Lot
283
Vilnius (Bu_i_t_)

Tapisserie de laine et coton, bois, 2019

21.59 x 29.21 cm
Handwoven tapestry depicting an abstracted, geometric view of the Lithuanian National Opera and Ballet Theatre in Vilnius.
Biographical note
My work deconstructs prevailing hierarchies between art and craft through the subversive act of hybridizing textiles and architecture. Technically trained as a weaver, I engage in a "textile-adjacent" practice: for instance, applying textile processes to architectural materials, translating photographs into weavings, or creating site-responsive structures that teeter between strong and soft. I am fundamentally interested in process and place, particularly architecture and interiors. Images of urban landscapes, and materials present in the city - concrete, steel, wood, industrial textiles such as tarp or rope - often make their ways into my artworks. Both textiles and architecture are media that we live our lives in: one at the intimate scale of the body, and one at the monumental scale of rooms and towers. My research delves into architecture, urbanism, textile history, craft and materiality studies, and feminist theory, seeking points of intersection between textiles, the body, and the built environment.
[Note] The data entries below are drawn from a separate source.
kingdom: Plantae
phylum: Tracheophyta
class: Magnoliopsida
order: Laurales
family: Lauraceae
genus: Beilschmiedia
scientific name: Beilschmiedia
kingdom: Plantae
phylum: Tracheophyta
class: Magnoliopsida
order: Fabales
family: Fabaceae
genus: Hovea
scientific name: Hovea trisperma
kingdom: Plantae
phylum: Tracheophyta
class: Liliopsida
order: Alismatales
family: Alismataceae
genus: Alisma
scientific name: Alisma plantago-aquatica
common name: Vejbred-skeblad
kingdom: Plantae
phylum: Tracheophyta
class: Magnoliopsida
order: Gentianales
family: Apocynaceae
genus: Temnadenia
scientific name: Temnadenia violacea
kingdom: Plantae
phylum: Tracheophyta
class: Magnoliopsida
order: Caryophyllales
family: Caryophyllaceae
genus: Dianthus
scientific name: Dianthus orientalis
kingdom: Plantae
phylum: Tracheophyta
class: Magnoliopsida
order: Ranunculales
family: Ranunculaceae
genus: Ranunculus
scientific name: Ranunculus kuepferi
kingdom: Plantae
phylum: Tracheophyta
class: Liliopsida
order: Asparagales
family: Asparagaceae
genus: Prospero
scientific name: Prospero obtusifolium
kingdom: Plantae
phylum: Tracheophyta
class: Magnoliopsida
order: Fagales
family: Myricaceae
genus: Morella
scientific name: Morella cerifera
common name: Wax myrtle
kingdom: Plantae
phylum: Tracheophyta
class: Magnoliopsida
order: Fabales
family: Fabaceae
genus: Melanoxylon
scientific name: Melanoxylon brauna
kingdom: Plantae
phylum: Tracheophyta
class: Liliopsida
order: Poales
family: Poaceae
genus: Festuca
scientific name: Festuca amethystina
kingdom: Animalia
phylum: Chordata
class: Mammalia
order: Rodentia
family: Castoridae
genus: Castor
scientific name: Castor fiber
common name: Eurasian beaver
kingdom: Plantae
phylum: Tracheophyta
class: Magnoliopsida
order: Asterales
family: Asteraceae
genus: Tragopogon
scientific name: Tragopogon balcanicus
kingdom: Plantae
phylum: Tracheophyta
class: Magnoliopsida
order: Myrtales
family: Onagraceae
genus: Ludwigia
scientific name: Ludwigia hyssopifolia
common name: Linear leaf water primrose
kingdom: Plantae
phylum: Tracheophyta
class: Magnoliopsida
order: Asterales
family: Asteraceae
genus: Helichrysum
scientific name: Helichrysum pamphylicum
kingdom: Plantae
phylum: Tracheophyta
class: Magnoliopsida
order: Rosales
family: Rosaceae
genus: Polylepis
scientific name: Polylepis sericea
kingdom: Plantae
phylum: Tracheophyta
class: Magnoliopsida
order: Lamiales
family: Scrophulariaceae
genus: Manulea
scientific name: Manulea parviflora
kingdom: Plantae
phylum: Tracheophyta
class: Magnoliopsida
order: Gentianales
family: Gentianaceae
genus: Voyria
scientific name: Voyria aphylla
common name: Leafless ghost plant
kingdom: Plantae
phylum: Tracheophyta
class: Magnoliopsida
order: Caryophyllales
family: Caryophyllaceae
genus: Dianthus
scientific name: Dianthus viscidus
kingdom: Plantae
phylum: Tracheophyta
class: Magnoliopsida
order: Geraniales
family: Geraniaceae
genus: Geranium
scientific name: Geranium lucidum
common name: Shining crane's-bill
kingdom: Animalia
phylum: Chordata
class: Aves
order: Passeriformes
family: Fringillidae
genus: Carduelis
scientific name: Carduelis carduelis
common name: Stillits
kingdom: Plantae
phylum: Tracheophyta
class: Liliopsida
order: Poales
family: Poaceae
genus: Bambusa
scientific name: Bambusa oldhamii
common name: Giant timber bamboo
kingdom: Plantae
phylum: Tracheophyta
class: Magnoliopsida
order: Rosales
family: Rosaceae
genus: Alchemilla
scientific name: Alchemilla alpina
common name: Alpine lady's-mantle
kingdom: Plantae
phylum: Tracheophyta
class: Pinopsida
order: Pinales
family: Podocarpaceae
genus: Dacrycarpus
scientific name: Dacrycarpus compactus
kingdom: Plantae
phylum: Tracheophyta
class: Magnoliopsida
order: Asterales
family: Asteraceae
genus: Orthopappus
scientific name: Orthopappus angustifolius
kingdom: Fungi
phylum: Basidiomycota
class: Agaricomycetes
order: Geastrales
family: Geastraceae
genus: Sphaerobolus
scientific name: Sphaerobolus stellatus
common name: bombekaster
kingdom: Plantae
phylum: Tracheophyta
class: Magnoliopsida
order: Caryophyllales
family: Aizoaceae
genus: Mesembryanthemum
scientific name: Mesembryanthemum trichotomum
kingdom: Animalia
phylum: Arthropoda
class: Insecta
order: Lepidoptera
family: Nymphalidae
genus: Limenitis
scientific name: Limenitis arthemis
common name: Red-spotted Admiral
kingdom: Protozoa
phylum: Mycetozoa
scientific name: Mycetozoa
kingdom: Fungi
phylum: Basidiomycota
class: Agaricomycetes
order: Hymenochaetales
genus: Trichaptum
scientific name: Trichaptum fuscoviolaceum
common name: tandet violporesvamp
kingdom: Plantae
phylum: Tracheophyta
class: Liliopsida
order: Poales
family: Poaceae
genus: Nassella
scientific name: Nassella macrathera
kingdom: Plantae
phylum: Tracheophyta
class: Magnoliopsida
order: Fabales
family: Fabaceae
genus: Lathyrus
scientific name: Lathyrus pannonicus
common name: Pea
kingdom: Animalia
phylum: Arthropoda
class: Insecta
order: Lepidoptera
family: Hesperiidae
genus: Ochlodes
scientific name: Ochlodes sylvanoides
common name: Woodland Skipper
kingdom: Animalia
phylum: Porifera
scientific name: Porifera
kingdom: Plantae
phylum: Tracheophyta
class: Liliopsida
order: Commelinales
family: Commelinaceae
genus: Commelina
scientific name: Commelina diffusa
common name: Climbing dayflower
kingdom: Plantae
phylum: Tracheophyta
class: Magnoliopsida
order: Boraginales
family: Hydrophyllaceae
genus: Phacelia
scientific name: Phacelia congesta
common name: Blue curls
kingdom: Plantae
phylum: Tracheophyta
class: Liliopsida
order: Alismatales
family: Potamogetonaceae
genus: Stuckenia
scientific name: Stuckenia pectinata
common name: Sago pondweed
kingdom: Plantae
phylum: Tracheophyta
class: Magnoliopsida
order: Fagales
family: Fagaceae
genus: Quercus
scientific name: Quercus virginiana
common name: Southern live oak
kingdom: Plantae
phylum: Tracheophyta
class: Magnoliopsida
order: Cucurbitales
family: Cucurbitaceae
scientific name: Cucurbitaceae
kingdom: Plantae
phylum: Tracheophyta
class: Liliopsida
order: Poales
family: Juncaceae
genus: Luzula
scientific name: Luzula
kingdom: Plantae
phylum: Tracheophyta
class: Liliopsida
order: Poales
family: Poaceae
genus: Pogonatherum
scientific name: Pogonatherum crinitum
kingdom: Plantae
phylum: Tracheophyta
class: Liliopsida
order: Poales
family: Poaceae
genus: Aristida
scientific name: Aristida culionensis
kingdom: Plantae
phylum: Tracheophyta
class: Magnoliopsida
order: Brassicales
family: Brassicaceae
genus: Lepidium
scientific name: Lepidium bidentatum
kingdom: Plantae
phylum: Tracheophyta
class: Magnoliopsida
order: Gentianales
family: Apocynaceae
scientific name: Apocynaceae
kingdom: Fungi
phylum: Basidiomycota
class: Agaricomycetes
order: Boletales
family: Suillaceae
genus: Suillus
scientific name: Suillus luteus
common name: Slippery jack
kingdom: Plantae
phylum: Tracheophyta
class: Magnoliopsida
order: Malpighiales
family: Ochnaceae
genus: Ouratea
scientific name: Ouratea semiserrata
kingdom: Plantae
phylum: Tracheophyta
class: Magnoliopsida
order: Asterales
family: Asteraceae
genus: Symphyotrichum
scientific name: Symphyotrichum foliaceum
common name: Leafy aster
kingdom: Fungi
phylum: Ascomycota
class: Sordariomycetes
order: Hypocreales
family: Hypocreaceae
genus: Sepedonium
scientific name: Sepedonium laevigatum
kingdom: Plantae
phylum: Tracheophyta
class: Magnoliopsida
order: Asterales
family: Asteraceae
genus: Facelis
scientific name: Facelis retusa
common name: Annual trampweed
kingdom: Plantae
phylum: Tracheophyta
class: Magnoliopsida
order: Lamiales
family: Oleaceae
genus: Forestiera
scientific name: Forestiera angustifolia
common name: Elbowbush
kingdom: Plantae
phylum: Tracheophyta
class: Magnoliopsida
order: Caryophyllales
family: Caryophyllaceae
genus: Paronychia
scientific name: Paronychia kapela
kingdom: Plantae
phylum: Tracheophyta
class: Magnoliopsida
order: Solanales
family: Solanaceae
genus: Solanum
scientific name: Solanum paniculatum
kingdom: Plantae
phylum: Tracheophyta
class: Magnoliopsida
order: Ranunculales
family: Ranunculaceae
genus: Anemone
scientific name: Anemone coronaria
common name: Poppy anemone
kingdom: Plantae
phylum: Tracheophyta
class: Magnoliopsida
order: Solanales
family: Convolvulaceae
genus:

Alcove, Chambre, Tableau is a project examining the relationships between tapestry, photography, and architecture. Tapestry is an ancient technique of woven imagery, which creates a flexible matrix of image and texture. As a weaver and a photographer, I am intrigued by the concepts of function, reproduction, symbolism, and concealment that tapestry's rich history evokes. In the past years, I have been producing small tapestries based on photos depicting the integration of Modernist architecture into the texture of different cities. My photographs have a characteristic close-cropping and urban architectural subject-matter, which translate to tapestries with an unsettling sense of perspective and a fine balance between geometry and clumsiness. These weavings incorporate transparency, with unwoven areas, and are integrated into custom frames which recall the tapestry loom. Tapestry's age-old tradition is updated with imagery that reflects the fragmentation of our contemporary society.